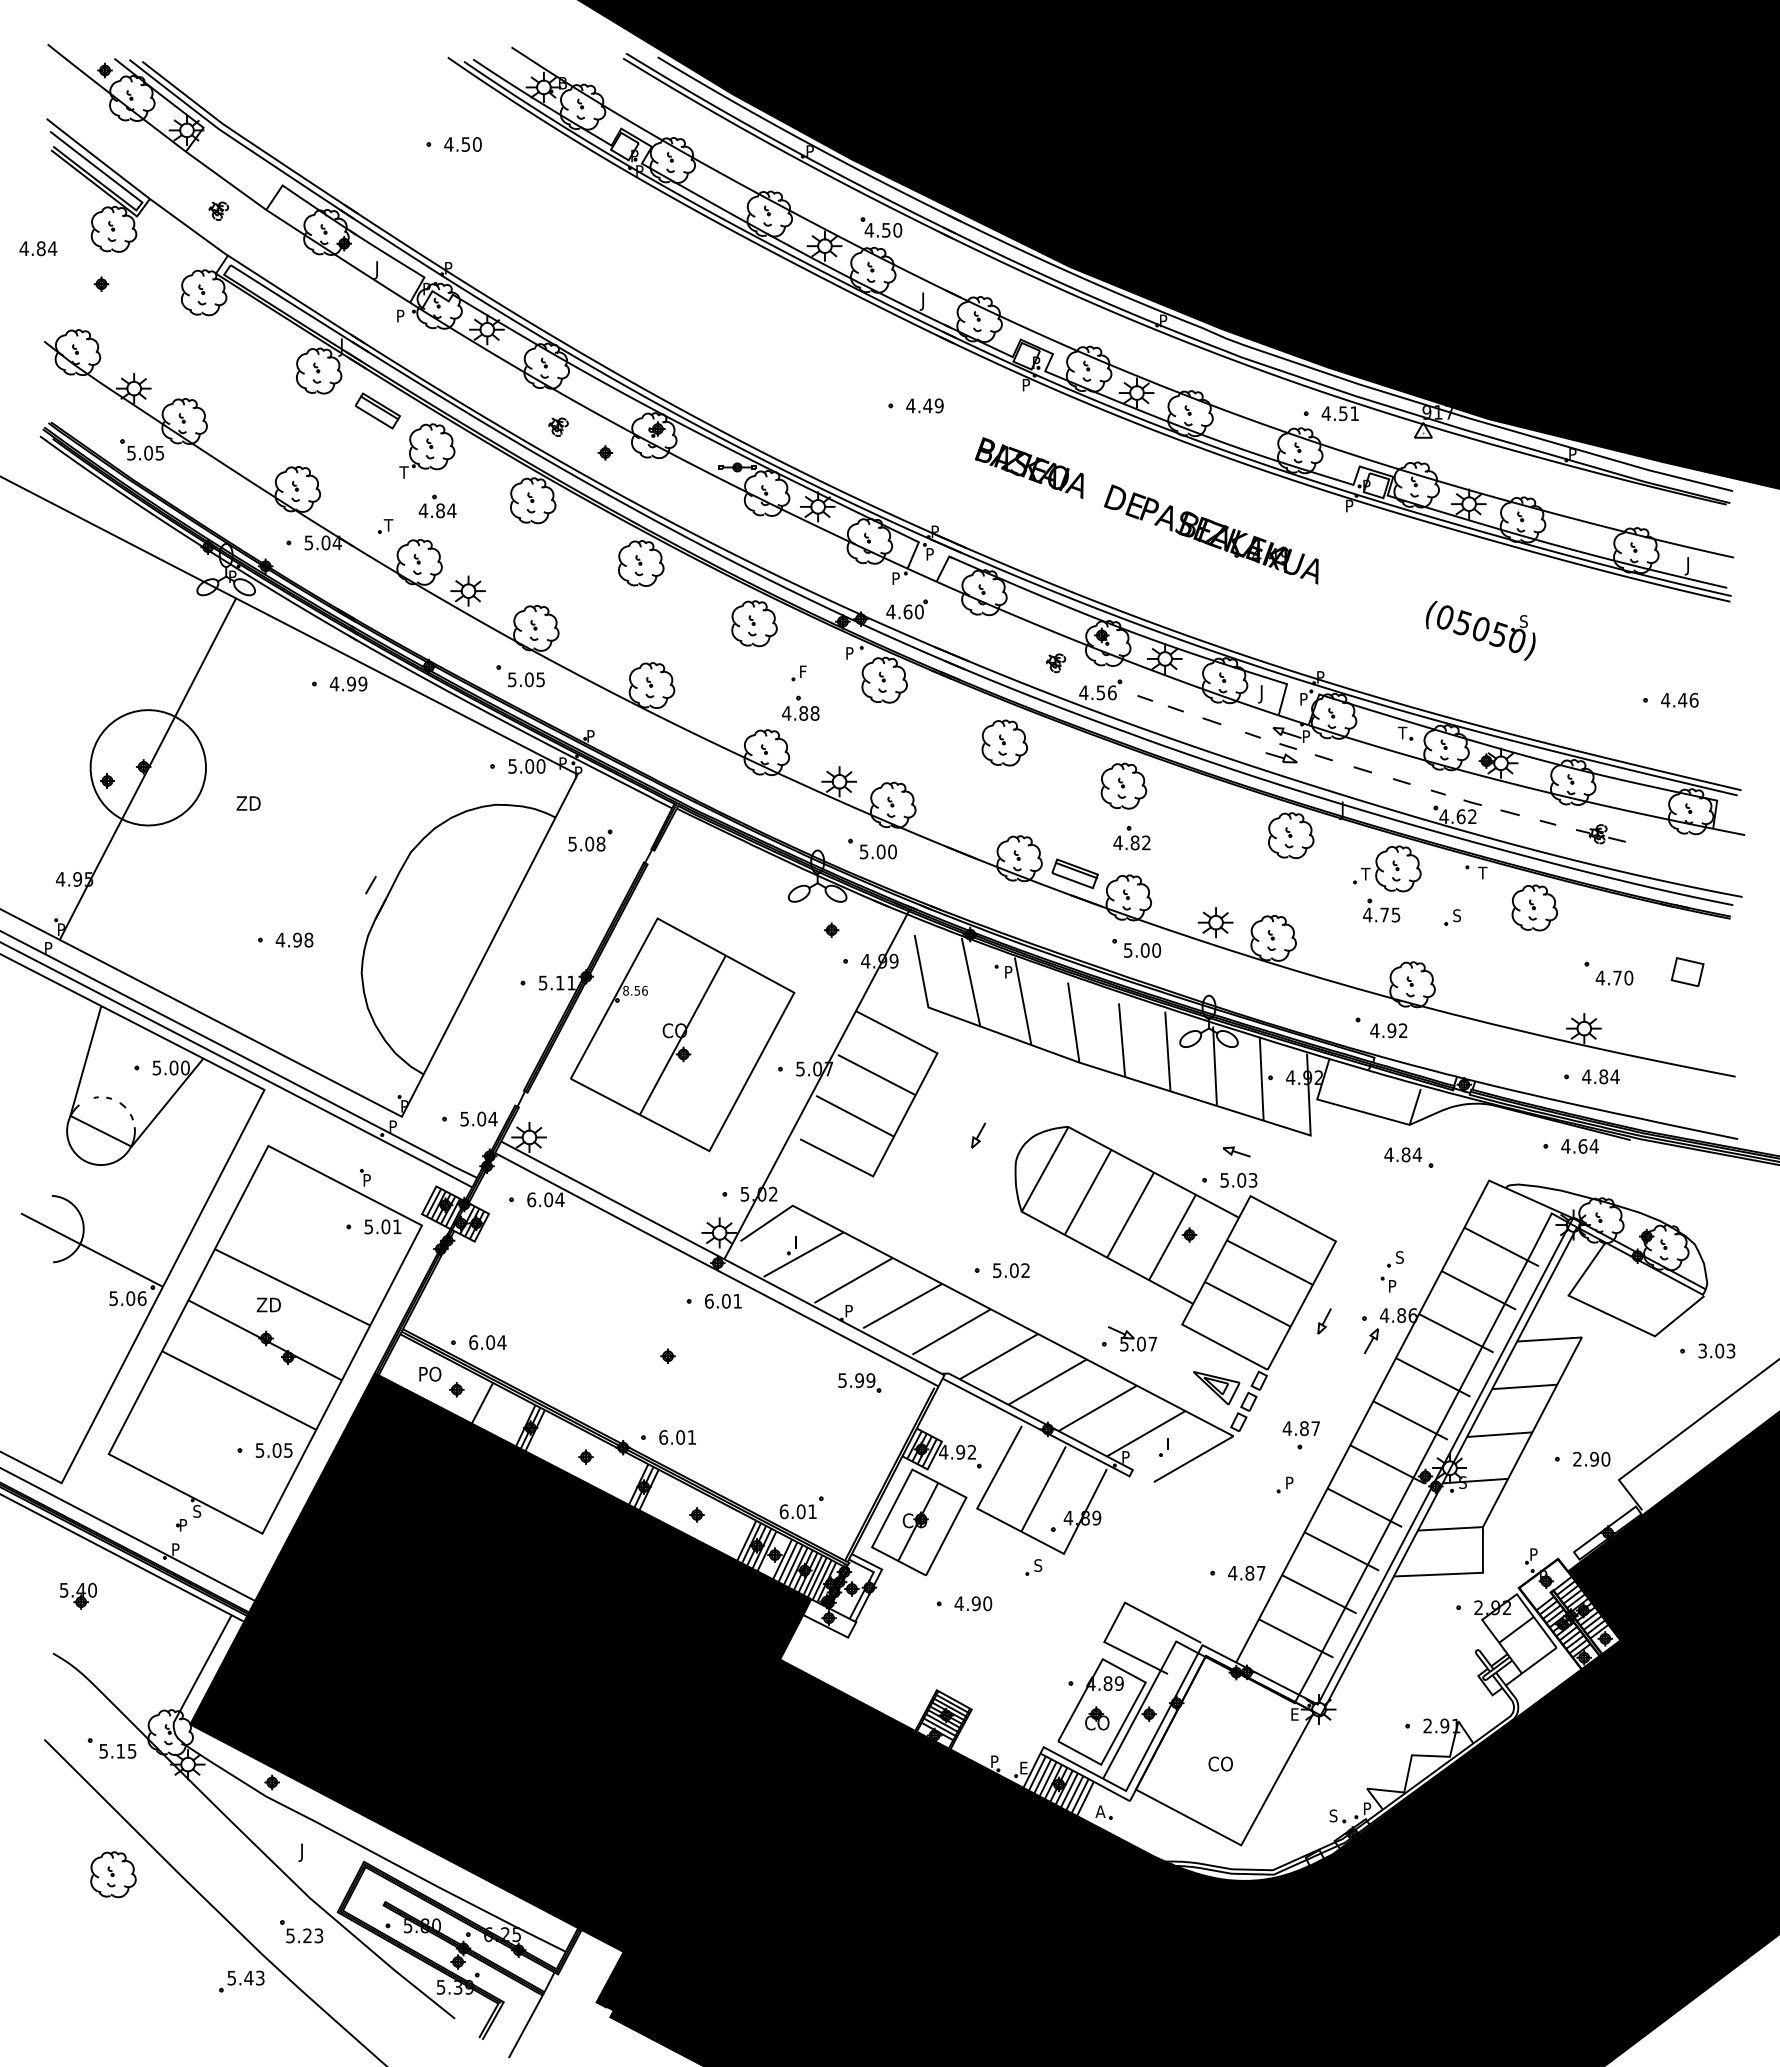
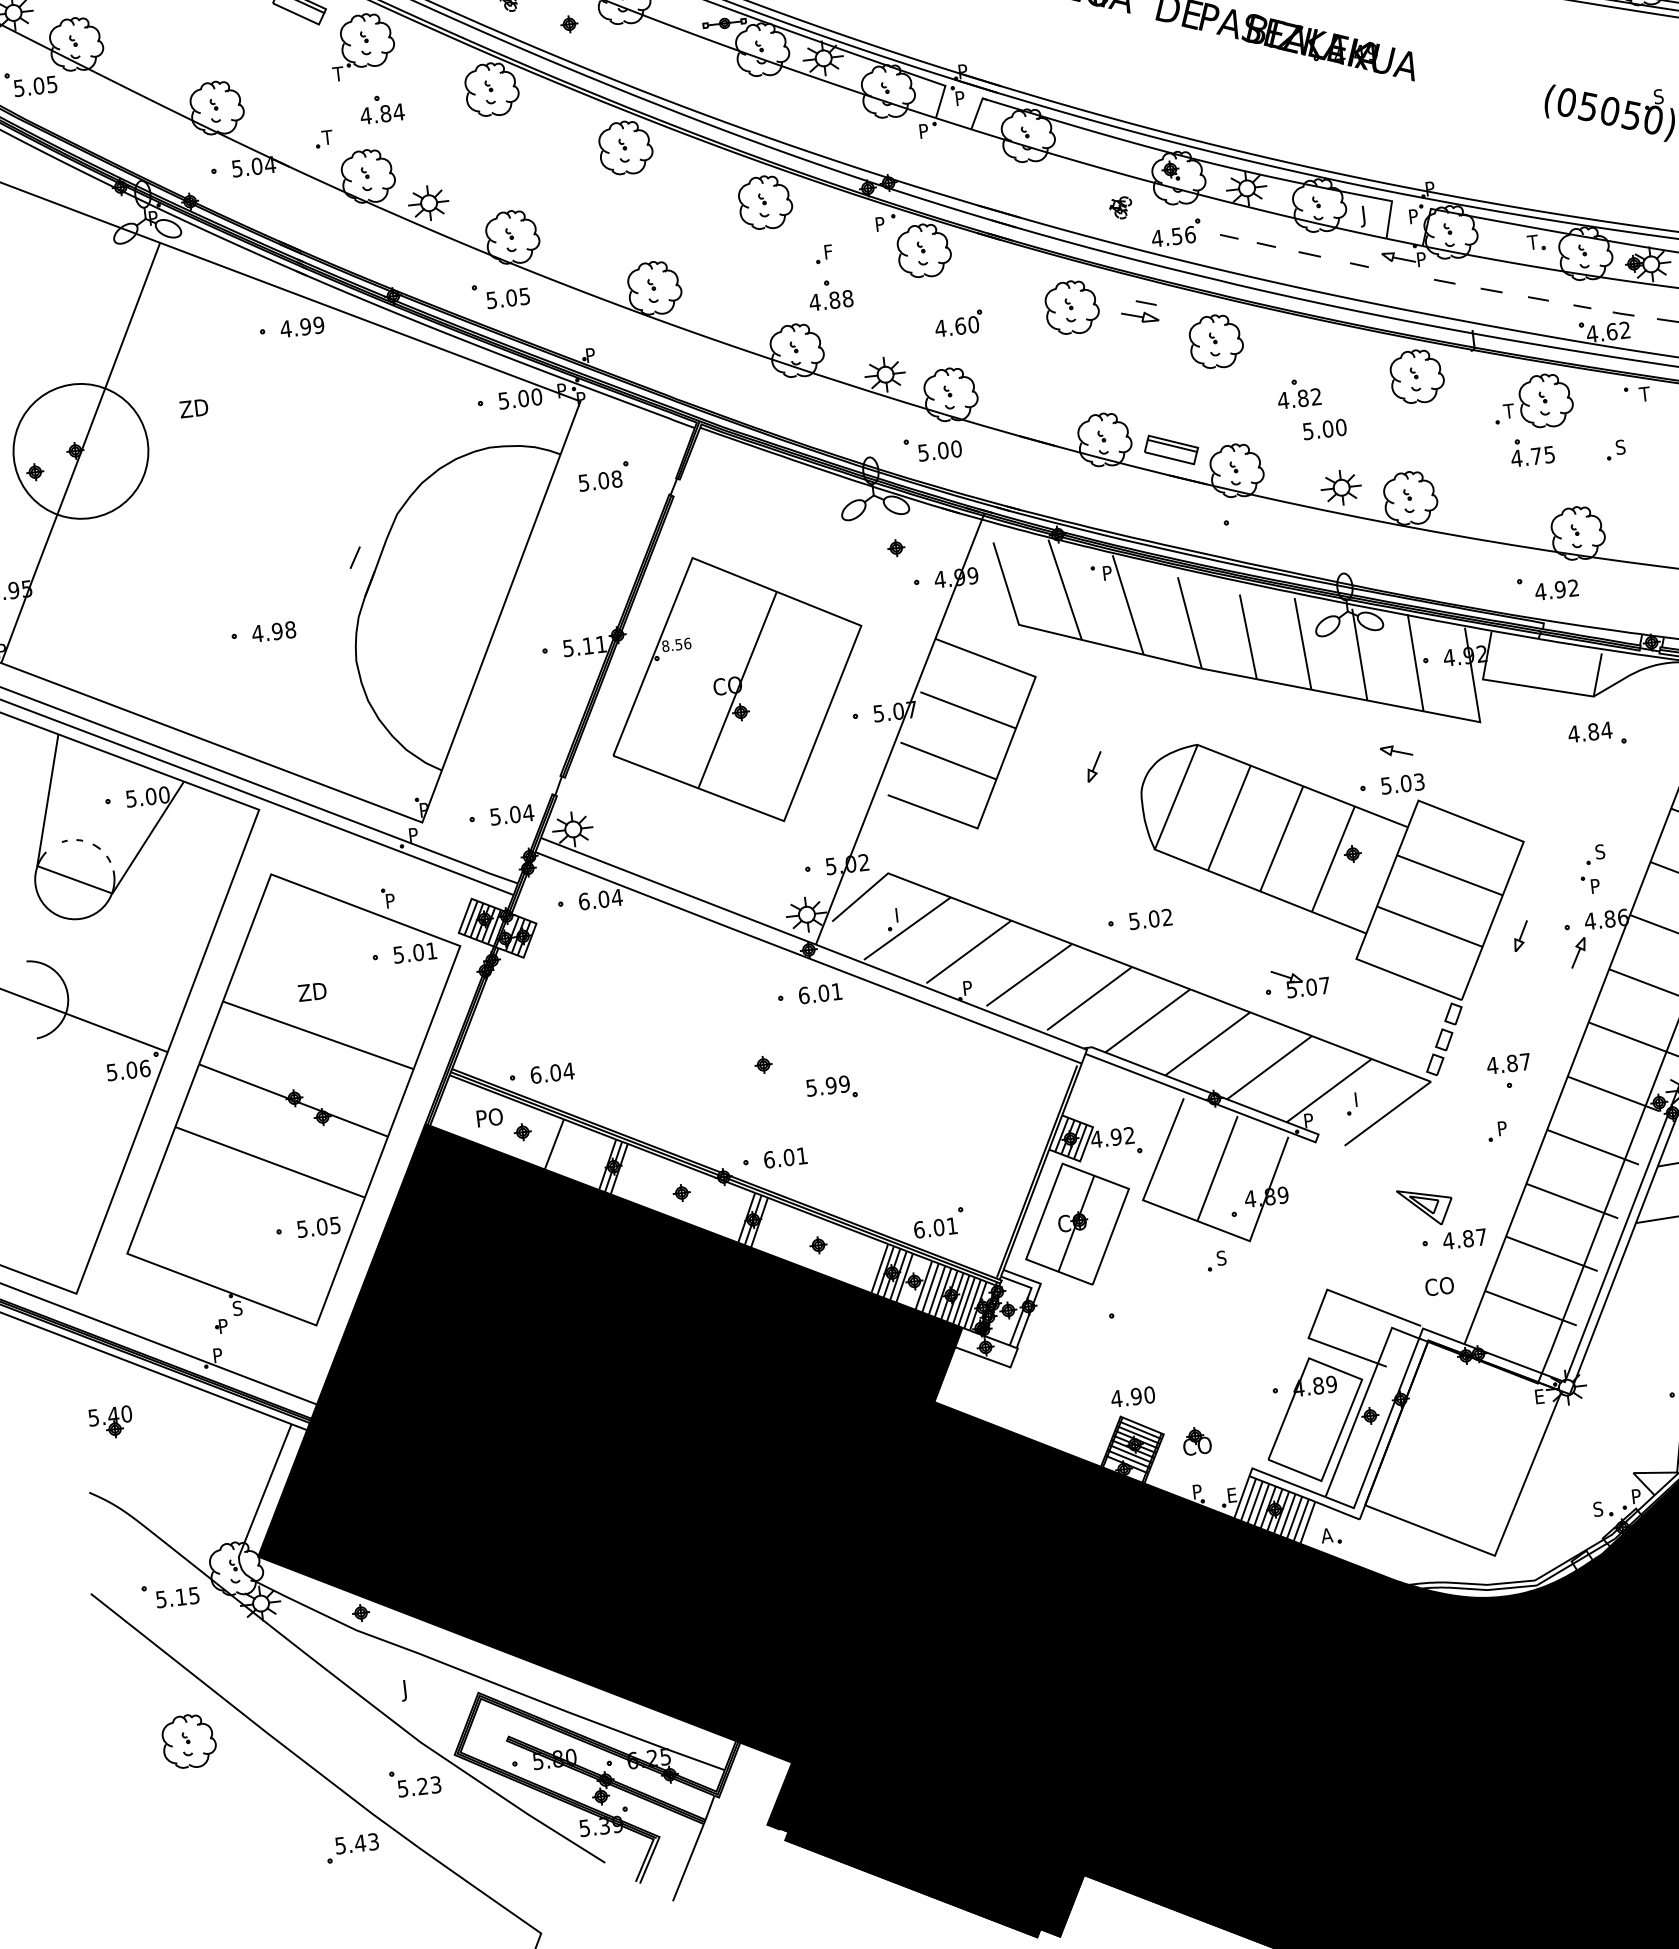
part: (906, 609) -> (958, 323), moved
part: (1281, 753) -> (1139, 312), moved
text: (248, 803) -> (193, 408), moved
part: (1131, 838) -> (1298, 393), moved
text: (1142, 950) -> (1324, 429), moved
text: (268, 1304) -> (311, 991), moved
part: (859, 1382) -> (831, 1087), moved
part: (1216, 1388) -> (1425, 1207), moved
text: (973, 1603) -> (1133, 1396), moved
part: (1097, 1718) -> (1197, 1441), moved
text: (1220, 1763) -> (1439, 1285), moved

==============================

* ACTIVITY: Your task is to write out, exactly, the line that holds "part: (1281, 753) -> (1139, 312), moved" and every line after it until the records end.

* TASK RESULT:
part: (1281, 753) -> (1139, 312), moved
text: (248, 803) -> (193, 408), moved
part: (1131, 838) -> (1298, 393), moved
text: (1142, 950) -> (1324, 429), moved
text: (268, 1304) -> (311, 991), moved
part: (859, 1382) -> (831, 1087), moved
part: (1216, 1388) -> (1425, 1207), moved
text: (973, 1603) -> (1133, 1396), moved
part: (1097, 1718) -> (1197, 1441), moved
text: (1220, 1763) -> (1439, 1285), moved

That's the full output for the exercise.